Assignment –
Your copy should match the records below exactly, except for the pictures.
--- Records for processing Enclosed Below ---
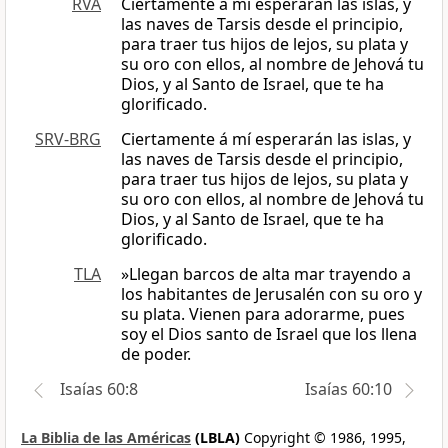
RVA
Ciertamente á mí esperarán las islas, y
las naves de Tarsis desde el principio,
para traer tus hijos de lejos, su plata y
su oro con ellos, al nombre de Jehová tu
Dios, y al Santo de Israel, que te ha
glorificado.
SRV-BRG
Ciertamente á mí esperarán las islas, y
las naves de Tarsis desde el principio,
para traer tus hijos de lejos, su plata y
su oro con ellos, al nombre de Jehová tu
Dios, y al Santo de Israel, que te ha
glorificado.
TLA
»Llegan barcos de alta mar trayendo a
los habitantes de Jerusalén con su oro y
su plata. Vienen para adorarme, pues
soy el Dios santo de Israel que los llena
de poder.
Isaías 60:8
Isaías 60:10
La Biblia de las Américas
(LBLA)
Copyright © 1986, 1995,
--- End of Enclosed Records for processing ---
Output of the exercise –
RVA
Ciertamente á mí esperarán las islas, y
las naves de Tarsis desde el principio,
para traer tus hijos de lejos, su plata y
su oro con ellos, al nombre de Jehová tu
Dios, y al Santo de Israel, que te ha
glorificado.
SRV-BRG
Ciertamente á mí esperarán las islas, y
las naves de Tarsis desde el principio,
para traer tus hijos de lejos, su plata y
su oro con ellos, al nombre de Jehová tu
Dios, y al Santo de Israel, que te ha
glorificado.
TLA
»Llegan barcos de alta mar trayendo a
los habitantes de Jerusalén con su oro y
su plata. Vienen para adorarme, pues
soy el Dios santo de Israel que los llena
de poder.
Isaías 60:8
Isaías 60:10
La Biblia de las Américas
(LBLA)
Copyright © 1986, 1995,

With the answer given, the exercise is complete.